RESULTS: Because not all servers have predictors for all tested HLA-II molecules, we assessed a total of 113 predictors. The length of test peptides ranged from 15 to 19 amino acids. We tried three prediction strategies - the best 9-mer within the longer peptide, the average of best three 9-mer predictions, and the average of all 9-mer predictions within the longer peptide. The best strategy was the identification of a single best 9-mer within the longer peptide. Overall, measured by the receiver operating characteristic method (AROC), 17 predictors showed good (AROC > 0.8), 41 showed marginal (AROC > 0.7), and 55 showed poor performance (AROC < 0.7). Good performance predictors included HLA-DRB1*0101 (seven), 1101 (six), 0401 (three), and 0701 (one). The best individual predictor was NETMHCIIPAN, closely followed by PROPRED, IEDB (Consensus), and MULTIPRED (SVM). None of the individual predictors was shown to be suitable for prediction of promiscuous peptides. Current predictive capabilities allow prediction of only 50% of actual T-cell epitopes using practical thresholds.
CONCLUSION: The available HLA-II servers do not match prediction capabilities of HLA-I predictors. Currently available HLA-II prediction servers offer only a limited prediction accuracy and the development of improved predictors is needed for large-scale studies, such as proteome-wide epitope mapping. The requirements for accuracy of HLA-II binding predictions are stringent because of the substantial effect of false positives.

Introduction

Vaccines are the most effective means for fighting against infectious diseases [1]. They are emerging as promising therapies for cancer [2], allergy [3], and autoimmunity [4]. The goal of vaccination is to induce immunity against pathogens and cancer cells by stimulating antigen-specific cytotoxic T lymphocytes (CTLs) or B cells. CTLs recognize peptide antigens presented by major histocompatibility complex class I (MHC-I) molecules on infected cells or cancer cells and kill them. B cells produce antibodies that specifically recognize pathogen- or cancer related molecules. Both these processes are initiated and regulated by T-helper (Th) cells that recognize antigenic peptides presented by MHC class II (MHC-II) molecules. MHC-II molecules present antigenic peptides internalized by professional antigen presenting cells, such as macrophages, dendritic cells, or T lymphocytes. A vaccine must at minimum contain two antigenic epitopes: one to induce specific B-cell or CTL responses and another to induce specific Th cells that regulate (initiate, enhance, or suppress) immune responses [5]. Peptides presented by MHC-I molecules are mainly intracellular and those presented by MHC-II molecules originate mainly from or extracellular proteins. A distinct characteristic of MHC molecules of either class is a groove that binds peptides in a highly promiscuous manner.

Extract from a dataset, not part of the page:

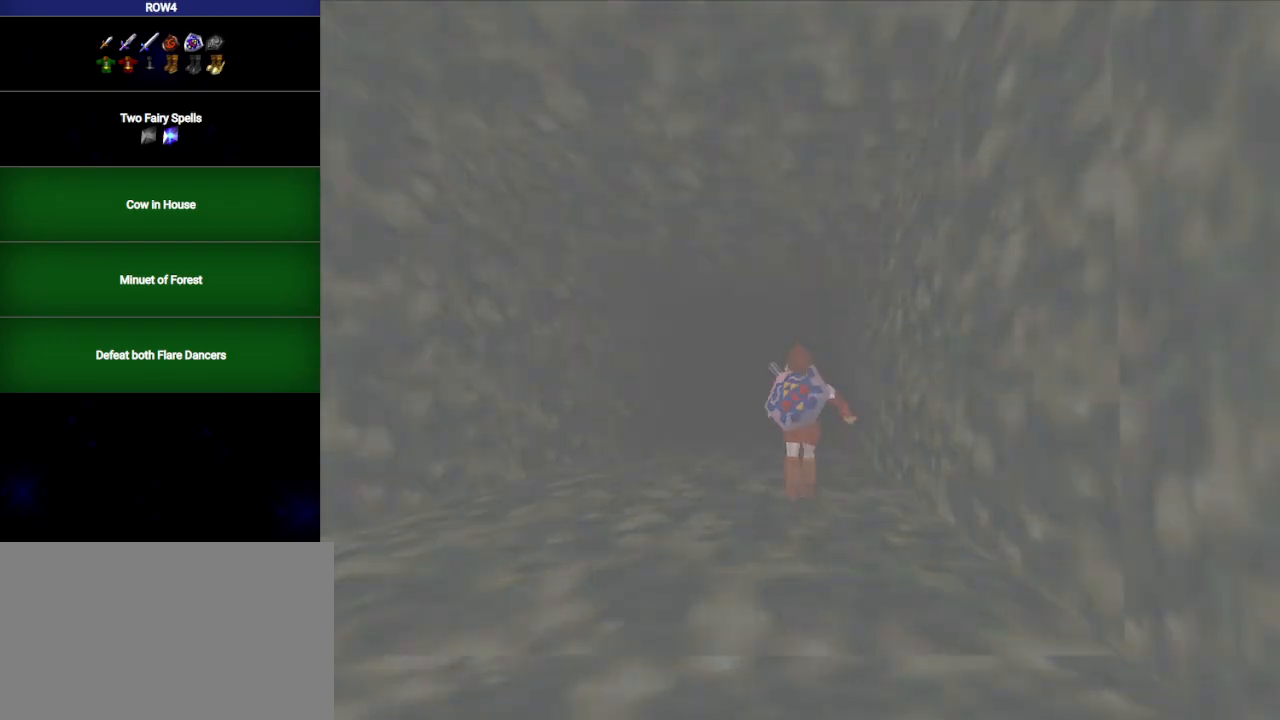
{"buttons": [], "left_stick": "up-right", "right_stick": "center", "events": [[33, "left_stick", "up-right"]]}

The peptide-binding groove of a MHC molecule consists of a β-sheet and two α-helices. A peptide binds through a network of hydrogen bonds between its backbone and the binding groove, and through interactions between the peptide side chains and pockets inside the binding groove [6,7]. Most MHC-I binding peptides are 8–11 amino acids long [8]. MHC-II molecules bind nested sets of peptides most of which are 14–18 amino acids long [9], but some can extend beyond 30 amino acids. MHC-I molecules accommodate the whole length of the binding peptide inside their grooves that are closed [6]. Binding grooves of a MHC-II molecules have open ends; they accommodate the 9-mer binding core of the peptides inside while peptide termini protrude outside of the grooves [7].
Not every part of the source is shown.